According to TechCrunch, Adobe has been hit with a proposed class-action lawsuit filed on behalf of Oregon author Elizabeth Lyon, accusing the company of using pirated books to train its AI. The suit, originally reported by Reuters, claims Adobe’s SlimLM language model was trained on a dataset called SlimPajama-627B, which is derived from the RedPajama dataset. That dataset, in turn, contains the infamous “Books3” collection of 191,000 books. Lyon alleges her copyrighted guidebooks were included in this manipulated dataset without her consent. This lawsuit follows similar legal action against Apple in September and Salesforce in October, which also cited the RedPajama dataset. In a related major settlement, Anthropic agreed in September to pay $1.5 billion to authors over similar claims regarding its Claude chatbot.
The Books3 Problem Isn’t Going Away
Here’s the thing: this lawsuit against Adobe feels less like a shocking revelation and more like the next domino to fall. The Books3 dataset is the industry’s worst-kept secret and its biggest legal liability. It’s basically a massive, shadow library that became foundational fuel for a whole generation of AI models. Companies like Cerebras, which released the SlimPajama dataset Adobe used, positioned these collections as “open-source” and “deduplicated.” But that technical language is now slamming headfirst into copyright law. The core argument from authors is simple: cleaning and shuffling pirated content doesn’t make it legal to use. And the courts are starting to listen.

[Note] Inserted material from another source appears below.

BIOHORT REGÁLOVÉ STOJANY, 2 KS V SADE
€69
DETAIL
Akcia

A Legal Playbook Is Forming
Look at the sequence. First, you had the Anthropic settlement for $1.5 billion. That was a massive warning shot. Then lawsuits against Apple and Salesforce. Now Adobe. A clear pattern is emerging where plaintiffs are tracing AI models back to these specific, tainted datasets. Adobe’s own research paper on SlimLM openly cites its training data, which makes the chain of evidence pretty straightforward for lawyers. This isn’t a speculative claim anymore; it’s a well-worn legal path. The tech industry’s old “move fast and break things” mantra is colliding with a very established, very slow-moving legal system that takes copyright incredibly seriously.

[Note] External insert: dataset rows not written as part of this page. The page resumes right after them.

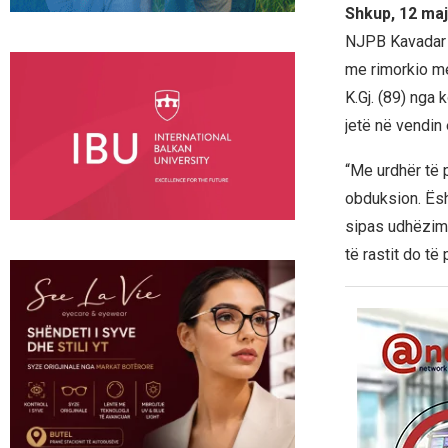
Shkup, 12 maj
NJPB Kavadar u
me rimorkio me 
K.Gj. (89) nga
jetë në vendin 
“Me urdhër të p
obduksion. Ësh
sipas udhëzime
të rastit do t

What This Means For The AI Race
So where does this leave companies? In a really tough spot. If you’re a giant like Adobe, you have deep pockets, but you’re also a huge target. The pressure to license content cleanly is going to skyrocket, which will benefit publishers and rights holders but could also slow down innovation and entrench the biggest players who can afford the licensing fees. Smaller startups that trained on these open but legally dubious datasets could be completely sunk. We’re probably heading for a two-tier AI landscape: one tier of models built on expensive, licensed data, and another shadow tier built on the old, risky stuff. The irony for Adobe? Its SlimLM is a “small language model” optimized for documents. It’s not even their flagship generative AI product like Firefly. But if the training data is poisoned, the size of the model doesn’t matter in court.

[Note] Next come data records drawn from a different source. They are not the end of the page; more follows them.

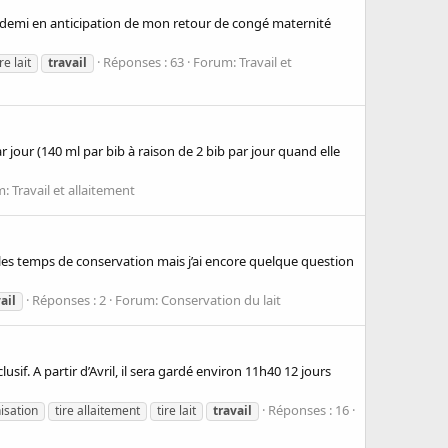
 et demi en anticipation de mon retour de congé maternité
Réponses : 63
Forum:
Travail et
ire lait
travail
r jour (140 ml par bib à raison de 2 bib par jour quand elle
m:
Travail et allaitement
u les temps de conservation mais j’ai encore quelque question
Réponses : 2
Forum:
Conservation du lait
ail
if. A partir d’Avril, il sera gardé environ 11h40 12 jours
Réponses : 16
isation
tire allaitement
tire lait
travail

The Billion-Dollar Question
Basically, the entire premise of how we’ve built modern AI is on trial. Every company that raced to release an AI feature in the last two years has to be sweating a little, reviewing their data provenance. The Anthropic settlement set a terrifying precedent for potential damages. Will Adobe fight this, or will they seek a quick settlement to make it go away? And more importantly, can the industry even function if it has to scrub every bit of training data for copyright issues? The lawsuits are becoming commonplace because the alleged infringement was, for a long time, commonplace. Untangling that mess is going to be the defining business and legal challenge for AI for the next decade. It’s no longer a technical problem. It’s a survival one.